In order to GROUP some elements together, you can use GROUP BY. For instance, let's say you want to sum the masses of all planets in a given system and list the results for each planetary system, you could GROUP all systems by their star name and sum the planet masses for these different GROUPS:

query="SELECT star_name, SUM(mass) AS smass FROM exoplanet.epn_core GROUP BY star_name ORDER BY smass DESC"

you can also use AND (or OR):

query="SELECT COUNT(*) FROM exoplanet.epn_core WHERE (radius IS NOT NULL AND mass IS NOT NULL)"

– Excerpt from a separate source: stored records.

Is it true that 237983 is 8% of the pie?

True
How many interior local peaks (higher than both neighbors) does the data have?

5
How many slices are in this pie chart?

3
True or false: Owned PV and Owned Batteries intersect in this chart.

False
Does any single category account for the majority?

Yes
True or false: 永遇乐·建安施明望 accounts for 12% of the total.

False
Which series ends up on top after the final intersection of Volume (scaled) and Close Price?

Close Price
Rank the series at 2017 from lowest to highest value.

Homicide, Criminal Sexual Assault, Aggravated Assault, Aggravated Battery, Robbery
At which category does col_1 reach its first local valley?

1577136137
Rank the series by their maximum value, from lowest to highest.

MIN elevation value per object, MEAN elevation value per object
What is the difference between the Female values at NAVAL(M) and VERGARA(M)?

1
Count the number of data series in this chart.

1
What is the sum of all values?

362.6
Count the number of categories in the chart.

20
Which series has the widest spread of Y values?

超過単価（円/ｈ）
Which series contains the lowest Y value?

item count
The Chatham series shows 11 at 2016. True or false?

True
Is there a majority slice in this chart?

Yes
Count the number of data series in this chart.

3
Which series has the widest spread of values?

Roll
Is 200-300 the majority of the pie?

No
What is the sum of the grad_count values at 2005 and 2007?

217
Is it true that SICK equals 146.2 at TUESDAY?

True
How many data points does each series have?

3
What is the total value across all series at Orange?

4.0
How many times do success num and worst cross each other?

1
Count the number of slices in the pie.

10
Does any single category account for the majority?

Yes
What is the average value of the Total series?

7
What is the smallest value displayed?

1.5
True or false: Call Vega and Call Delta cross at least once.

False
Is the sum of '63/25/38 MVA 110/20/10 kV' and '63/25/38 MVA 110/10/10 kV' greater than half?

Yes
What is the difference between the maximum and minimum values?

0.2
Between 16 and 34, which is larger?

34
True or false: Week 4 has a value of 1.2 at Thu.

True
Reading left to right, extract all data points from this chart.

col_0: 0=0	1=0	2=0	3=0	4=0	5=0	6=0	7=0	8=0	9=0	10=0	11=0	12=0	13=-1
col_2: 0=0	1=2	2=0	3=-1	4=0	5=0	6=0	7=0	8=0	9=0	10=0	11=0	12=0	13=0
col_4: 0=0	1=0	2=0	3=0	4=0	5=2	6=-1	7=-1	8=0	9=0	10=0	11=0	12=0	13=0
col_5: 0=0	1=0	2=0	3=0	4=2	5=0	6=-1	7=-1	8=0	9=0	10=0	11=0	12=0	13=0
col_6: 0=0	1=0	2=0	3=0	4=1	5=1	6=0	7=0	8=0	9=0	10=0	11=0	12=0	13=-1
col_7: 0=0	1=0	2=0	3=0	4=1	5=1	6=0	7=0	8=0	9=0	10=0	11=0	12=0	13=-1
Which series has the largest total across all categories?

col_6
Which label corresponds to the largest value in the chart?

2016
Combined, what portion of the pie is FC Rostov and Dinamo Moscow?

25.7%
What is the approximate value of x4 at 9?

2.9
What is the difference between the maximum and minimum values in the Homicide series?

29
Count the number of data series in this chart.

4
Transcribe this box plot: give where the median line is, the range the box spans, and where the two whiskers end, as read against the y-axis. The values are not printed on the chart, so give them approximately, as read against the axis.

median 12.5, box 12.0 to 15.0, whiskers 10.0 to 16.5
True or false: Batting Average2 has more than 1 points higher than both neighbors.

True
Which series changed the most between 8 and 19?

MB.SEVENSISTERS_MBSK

and mathematical functions such as:
     SIN(x), COS(x), TAN(x),ASIN(x), ACOS(x), ATAN(x), ATAN2(x,y), DEGREES(x),RADIANS(x)
     EXP(x), LOG(x), LOG10(x), POWER(x, y), SQRT(x)    
ROUND(x,n), FLOOR(x), CEILING(x),TRUNCATE(x,n)    
ABS(), RAND(n), MOD(x,y)    
PI()

You can also define some regions of the sky as a BOX or a POLYGON similar to CIRCLE that we have already evoked above.

The most useful fields from the exoplanet.eu database that could be used for your queries are:

target_name 
obs_id 
detection_type  (transit, RV, ...)
publication_status (refereed or not, published or not)
ra (deg) 
dec (deg) 
mass ('jupiterMass') mass_error_min mass_error_max 
radius ('jupiterRad')  radius_error_min radius_error_max 
mass_sin_i ('jupiterMass') mass_sin_i_error_min  mass_sin_i_error_max 
semi_major_axis (AU)  semi_major_axis_error_min  semi_major_axis_error_max
period (d)  period_error_min  period_error_max 
eccentricity  eccentricity_error_min  eccentricity_error_max 
discovered (the year of discovery)
angular_distance (arcsec) 
mass_detection_type 
radius_detection_type 
alt_target_name (alternate names of planets)
star_name 
star_distance (pc)  star_distance_error_min  star_distance_error_max 
star_spec_type  (Spectral types of the host stars)
mag_v  mag_i  mag_j  mag_h  mag_k  (magnitudes of the host stars in band V, I, J, H and K)
star_metallicity 
star_mass (solar Mass) 
star_radius (solar Radius) 
star_age (Gyr) 
star_teff (K) 
detected_disc (when a disc is detected, this field is filled in with the disc detection method)


And the less often used (but still useful sometimes):

creation_date 
modification_date 
species (the species detected in the planet's atmosphere)
temp_calculated (K)
temp_measured (K) 
log_g (of the planet) 
albedo  albedo_error_min  albedo_error_max 
updated (last update of the parameters)
remarks (some comments about a specific system)
other_web (some links to data when available)
periastron (deg)  periastron_error_min periastron_error_max (argument of periastron)
t_peri (d)  t_peri_error_min  t_peri_error_max  (epoch of periastron)
tzero_tr (d)  tzero_tr_error_min  tzero_tr_error_max  (epoch of primary transit)
tzero_vr (d)  tzero_vr_error_min  tzero_vr_error_max  (epoch of zero radial velocity)
t_conj (d)  t_conj_error_min  t_conj_error_max  (epoch of conjunction)
inclination (deg)  inclination_error_min  inclination_error_max (orbital inclination)
tzero_tr_sec (d)  tzero_tr_sec_error_min tzero_tr_sec_error_max (epoch of secondary transit)
lambda_angle (deg)  lambda_angle_error_min  lambda_angle_error_max (Sky-projected angle between the planetary orbital planet and the stellar rotational spin)
k (m/s)  k_error_min  k_error_max (Velocity semi-amplitude)
impact_parameter  impact_parameter_error_min  impact_parameter_error_max 
magnetic_field (say Yes if a magnetic field is detected)


Some other parameters that we haven't described are specific to every single database accessible via the Virtual Observatory and these parameters are described here if needed.